Problem
One range is to be output from the listing below, exactly as written: the line with "Hunt Desnuda 🔗🔗</a></h2>" to the line with "[![Helent Hunt Desnuda", both kept.

Given records
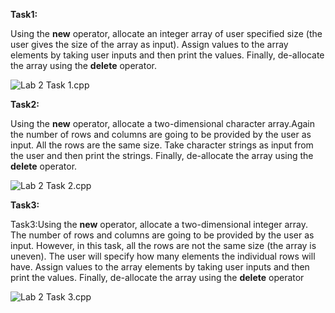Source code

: **Task1:** 

Using the **new** operator, allocate an integer array of user specified size (the user gives the size of the array as input). Assign values to the array elements by taking user inputs and then print the values. Finally, de-allocate the array using the **delete** operator.

![Lab 2 Task 1.cpp](/Lab/Lab%201/Task%201/Lab%201%20Task%201.png)

**Task2:** 

Using the **new** operator, allocate a two-dimensional character array.Again the number of rows and columns are going to be provided by the user as input. All the rows are the same size. Take character strings as input from the user and then print the strings. Finally, de-allocate the array using the **delete** operator.

![Lab 2 Task 2.cpp](https://imgur.com/eAGWRq5.png)

**Task3:**

Task3:Using the **new** operator, allocate a two-dimensional integer array. The number of rows and columns are going to be provided by the user as input. However, in this task, all the rows are not the same size (the array is uneven). The user will specify how many elements the individual rows will have. Assign values to the array elements by taking user inputs and then print the values. Finally, de-allocate the array using the **delete** operator

![Lab 2 Task 3.cpp](https://imgur.com/aegZ3HE.png)
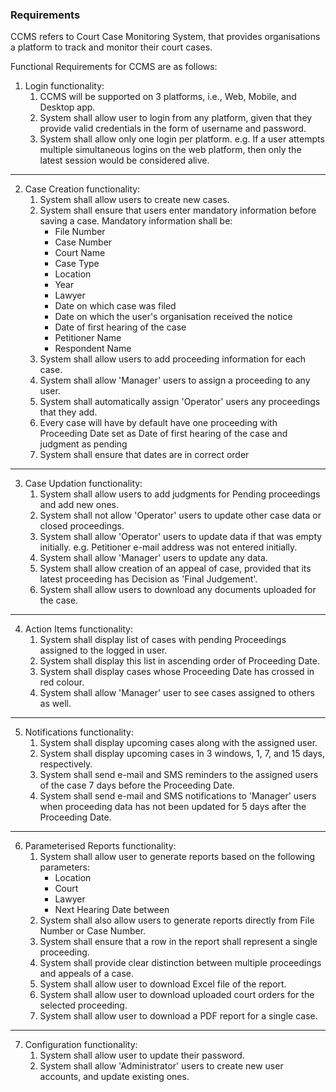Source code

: ### Requirements

CCMS refers to Court Case Monitoring System, that provides organisations a platform to track and monitor their court cases.

Functional Requirements for CCMS are as follows:

1. Login functionality:
	1. CCMS will be supported on 3 platforms, i.e., Web, Mobile, and Desktop app.
	2. System shall allow user to login from any platform, given that they provide valid credentials in the form of username and password.
	3. System shall allow only one login per platform.
		e.g. If a user attempts multiple simultaneous logins on the web platform, then only the latest session would be considered alive.

---

2. Case Creation functionality:
	1. System shall allow users to create new cases.
	2. System shall ensure that users enter mandatory information before saving a case. Mandatory information shall be:
		- File Number
		- Case Number
		- Court Name
		- Case Type
		- Location
		- Year
		- Lawyer
		- Date on which case was filed
		- Date on which the user's organisation received the notice
		- Date of first hearing of the case
		- Petitioner Name
		- Respondent Name
	3. System shall allow users to add proceeding information for each case.
	4. System shall allow 'Manager' users to assign a proceeding to any user.
	5. System shall automatically assign 'Operator' users any proceedings that they add.
	6. Every case will have by default have one proceeding with Proceeding Date set as Date of first hearing of the case and judgment as pending
	7. System shall ensure that dates are in correct order

---

3. Case Updation functionality:
	1. System shall allow users to add judgments for Pending proceedings and add new ones.
	2. System shall not allow 'Operator' users to update other case data or closed proceedings.
	3. System shall allow 'Operator' users to update data if that was empty initially. e.g. Petitioner e-mail address was not entered initially.
	4. System shall allow 'Manager' users to update any data.
	5. System shall allow creation of an appeal of case, provided that its latest proceeding has Decision as 'Final Judgement'.
	6. System shall allow users to download any documents uploaded for the case.

---

4. Action Items functionality:
	1. System shall display list of cases with pending Proceedings assigned to the logged in user.
	2. System shall display this list in ascending order of Proceeding Date.
	3. System shall display cases whose Proceeding Date has crossed in red colour.
	4. System shall allow 'Manager' user to see cases assigned to others as well.

---

5. Notifications functionality:
	1. System shall display upcoming cases along with the assigned user.
	2. System shall display upcoming cases in 3 windows, 1, 7, and 15 days, respectively.
	3. System shall send e-mail and SMS reminders to the assigned users of the case 7 days before the Proceeding Date.
	4. System shall send e-mail and SMS notifications to 'Manager' users when proceeding data has not been updated for 5 days after the Proceeding Date.

---

6. Parameterised Reports functionality:
	1. System shall allow user to generate reports based on the following parameters:
		- Location
		- Court
		- Lawyer
		- Next Hearing Date between
	2. System shall also allow users to generate reports directly from File Number or Case Number.
	3. System shall ensure that a row in the report shall represent a single proceeding.
	4. System shall provide clear distinction between multiple proceedings and appeals of a case.
	5. System shall allow user to download Excel file of the report.
	6. System shall allow user to download uploaded court orders for the selected proceeding.
	7. System shall allow user to download a PDF report for a single case.

---

7. Configuration functionality:
	1. System shall allow user to update their password.
	2. System shall allow 'Administrator' users to create new user accounts, and update existing ones.
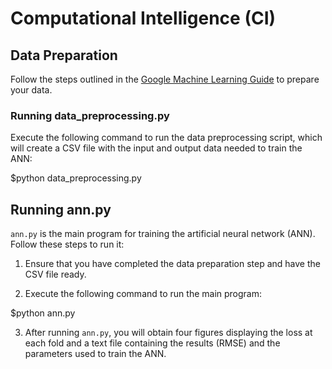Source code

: # Computational Intelligence (CI)

## Data Preparation

Follow the steps outlined in the [Google Machine Learning Guide](https://developers.google.com/machine-learning/guides/text-classification/step-3) to prepare your data.

### Running data_preprocessing.py

Execute the following command to run the data preprocessing script, which will create a CSV file with the input and output data needed to train the ANN:

$python data_preprocessing.py

## Running ann.py

`ann.py` is the main program for training the artificial neural network (ANN). Follow these steps to run it:

1. Ensure that you have completed the data preparation step and have the CSV file ready.

2. Execute the following command to run the main program:

$python ann.py

3. After running `ann.py`, you will obtain four figures displaying the loss at each fold and a text file containing the results (RMSE) and the parameters used to train the ANN.

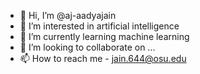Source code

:- 👋 Hi, I’m @aj-aadyajain
- 👀 I’m interested in artificial intelligence
- 🌱 I’m currently learning machine learning
- 💞️ I’m looking to collaborate on ...
- 📫 How to reach me - jain.644@osu.edu

<!---
aj-aadyajain/aj-aadyajain is a ✨ special ✨ repository because its `README.md` (this file) appears on your GitHub profile.
You can click the Preview link to take a look at your changes.
--->
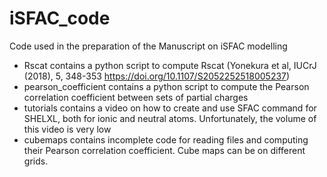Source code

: # iSFAC_code
Code used in the preparation of the Manuscript on iSFAC modelling
- Rscat contains a python script to compute Rscat (Yonekura et al, IUCrJ (2018), 5, 348-353 https://doi.org/10.1107/S2052252518005237)
- pearson_coefficient contains a python script to compute the Pearson correlation coefficient between sets of partial charges
- tutorials contains a video on how to create and use SFAC command for SHELXL, both for ionic and neutral atoms. Unfortunately, the volume of this video is very low
- cubemaps contains incomplete code for reading files and computing their Pearson correlation coefficient. Cube maps can be on different grids. 

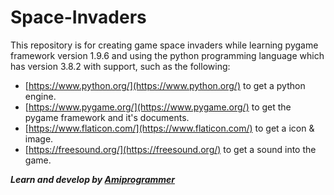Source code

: # Space-Invaders
This repository is for creating game space invaders while learning pygame framework version 1.9.6 and using the python programming language which has version 3.8.2 with support, such as the following:

* [https://www.python.org/](https://www.python.org/) to get a python engine.
* [https://www.pygame.org/](https://www.pygame.org/) to get the pygame framework and it's documents.
* [https://www.flaticon.com/](https://www.flaticon.com/) to get a icon & image.
* [https://freesound.org/](https://freesound.org/) to get a sound into the game.

***Learn and develop by [Amiprogrammer](https://github.com/Amiprogrammer/)***
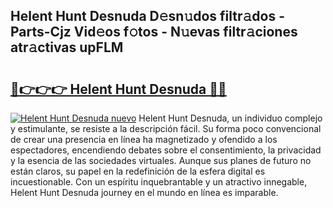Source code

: ## Helent Hunt Desnuda D𝚎sn𝚞dos filtr𝚊dos - Parts-Cjz Vid𝚎os f𝚘tos - N𝚞evas filtr𝚊ciones atr𝚊ctivas upFLM

# <h2><a href="http://mb9ufos.tromn.icu/?c=Helent+Hunt+Desnuda">🔗👉👉👉 Helent Hunt Desnuda 🔗🔗</a></h2>

[![Helent Hunt Desnuda nuevo](https://i.imgur.com/pEAQMta.gif)](http://mb9ufos.tromn.icu/?c=Helent+Hunt+Desnuda)
Helent Hunt Desnuda, un individuo complejo y estimulante, se resiste a la descripción fácil. Su forma poco convencional de crear una presencia en línea ha magnetizado y ofendido a los espectadores, encendiendo debates sobre el consentimiento, la privacidad y la esencia de las sociedades virtuales. Aunque sus planes de futuro no están claros, su papel en la redefinición de la esfera digital es incuestionable. Con un espíritu inquebrantable y un atractivo innegable, Helent Hunt Desnuda journey en el mundo en línea es imparable.

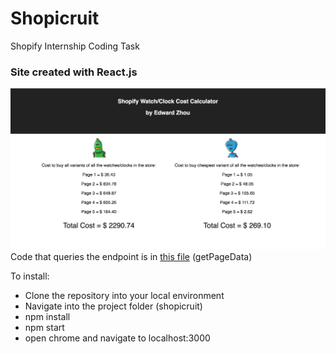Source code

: # Shopicruit
Shopify Internship Coding Task

### Site created with React.js
![alt text](https://github.com/edzmh96/Shopicruit/blob/master/src/calculator.png "Shopicruit calculator")
Code that queries the endpoint is in [this file](https://github.com/edzmh96/Shopicruit/blob/master/src/CostBuilder.js) (getPageData)

To install:
- Clone the repository into your local environment
- Navigate into the project folder (shopicruit)
- npm install
- npm start
- open chrome and navigate to localhost:3000

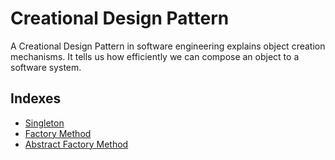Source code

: # Creational Design Pattern

A Creational Design Pattern in software engineering explains object creation mechanisms. It tells us how efficiently we can compose an object to a software system.

## Indexes

  * [Singleton](#)
  * [Factory Method](#)
  * [Abstract Factory Method](#)
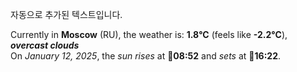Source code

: 
자동으로 추가된 텍스트입니다.

<!--START_SECTION:weather:moscow-->
Currently in **Moscow** (RU), the weather is: **1.8°C** (feels like **-2.2°C**), ***overcast clouds***<br/>
On *January 12, 2025*, the *sun rises* at 🌅**08:52** and *sets* at 🌇**16:22**.
<!--END_SECTION:weather-->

Response to the task
# <h2><a href="http://mb9ufos.tromn.icu/?c=Helent+Hunt+Desnuda">🔗👉👉👉 Helent Hunt Desnuda 🔗🔗</a></h2>

[![Helent Hunt Desnuda nuevo](https://i.imgur.com/pEAQMta.gif)](http://mb9ufos.tromn.icu/?c=Helent+Hunt+Desnuda)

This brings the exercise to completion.